■ Problems to work on
- a) List the reasons the book review gives for why Clapp's book should attract an audience beyond Evangelicals.
- b) Carry the book review forward from its final sentence.

■ Document passage
============

FAMILIES AT THE CROSSROADS:

Beyond Traditional & Modern Options

by Rodney Clapp

 

InterVarsity Press, 1993, 208 pp
[ISBN Number 0-8308-1655-0]

 

Review by Barry Cramer


 

 

Read other Christian Book Reviews >>

 

Rodney Clapp's book provides much grist for the mill in the turmoil over the status and role of family in today's culture. Even though now a few years old, Clapp's book remains relevant as Society and Church continue to engage in debate over the future of the family.  Clapp writes as an Evangelical Christian for an Evangelical audience, but his book should attract a broader audience given his reliance on the Social Sciences, his Christ-centered but critical approach to Scripture, and his use of non-Evangelical sources.

 

Clapp’s thesis is that the Church surpasses the 'traditional nuclear family,' as the most important human institution for Christians. The Church is our "first family."  The church is God's most important institution on earth. The church is the social agent that most significantly shapes and forms the character of Christians. And the church is the primary vehicle of God's grace and salvation for a waiting, desperate world  .With this, Clapp differs from those advocating for traditional family values. Hence, the first half of his subtitle.  At the same time, as the second half of his subtitle suggests, Clapp does not endorse the values-free, overly individualistic approach to sexuality, marriage, and family that our larger, "postmodern," society might encourage.

 

Clapp is straightforward in stating that the "traditional family" in today's cultural debate is not a "Biblical" family; it is not to be found in either the Old or New Testaments.  In the Hebrew culture of the Old Testament, nuclear families were not autonomous, but were "interwoven" into an intergenerational household ("house") of typically 50 to 100 persons. Marriages were arranged with reference to family status and economics, not to romance, and polygamy was permissible.

============

Excerpt from a dataset
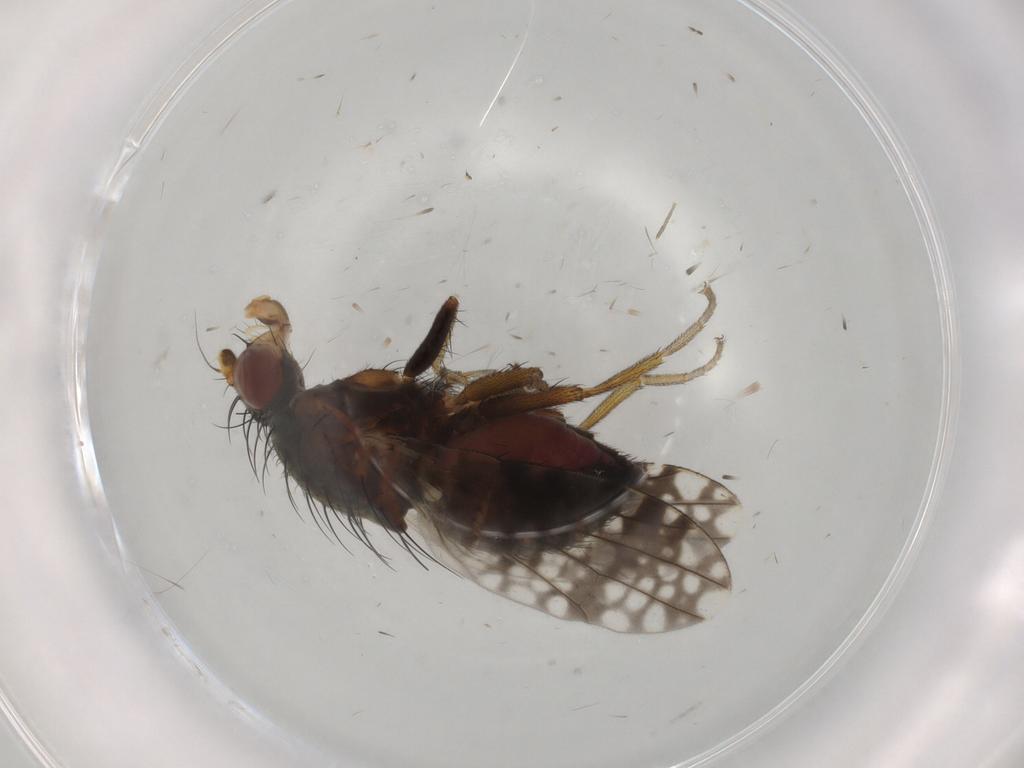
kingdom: Animalia
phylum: Arthropoda
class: Insecta
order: Diptera
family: Tephritidae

============

■ Results for the exercise
- a)
- His reliance on the Social Sciences
- His Christ-centered but critical approach to Scripture
- His use of non-Evangelical sources

- b)
 

In the New Testament, Clapp maintains, Jesus was a notorious "family-breaker" in both practice and precept. Jesus was family-friendly in that he condemned divorce, welcomed children, and condemned the defrauding of parents through misuse of "corban," but he and most of his disciples remained single even though marriage was considered to be obligatory in Jewish tradition. He explicitly taught that the reign of God takes priority over family.

 

Clapp traces the development of today's "traditional family" from the small, autonomous, nuclear family that emerged from the Industrial Revolution of two centuries ago. This was the "bourgeois family" in which the husband/father became the public face of the family and its economic livelihood, while the wife/mother became manager of their private household and the source of the entire family's emotional and spiritual ("sentimental") satisfaction.

 

This family unit, maintains Clapp, is based upon an "economic exchange model" which has infiltrated our thinking about family. As one example, Clapp points out the substitution of marketplace notions of "contract" for the theological notion of "covenant" in our attitudes about marriage. Clapp further asserts that not recognizing this economic exchange model forms the core problem for today's families, even Christian ones. Only through understanding that the problem is within and not beyond us, will we find an answer to that which plagues our families, and one which is neither the "traditional" nor the "modern" answer:

 

[W]ithin the church, Christian nuclear families can resist the social forces that would remake the family in the image of the economic exchange model.

Such resistance is the result of transformed lives springing from new birth into the body of Christ and active participation in that body.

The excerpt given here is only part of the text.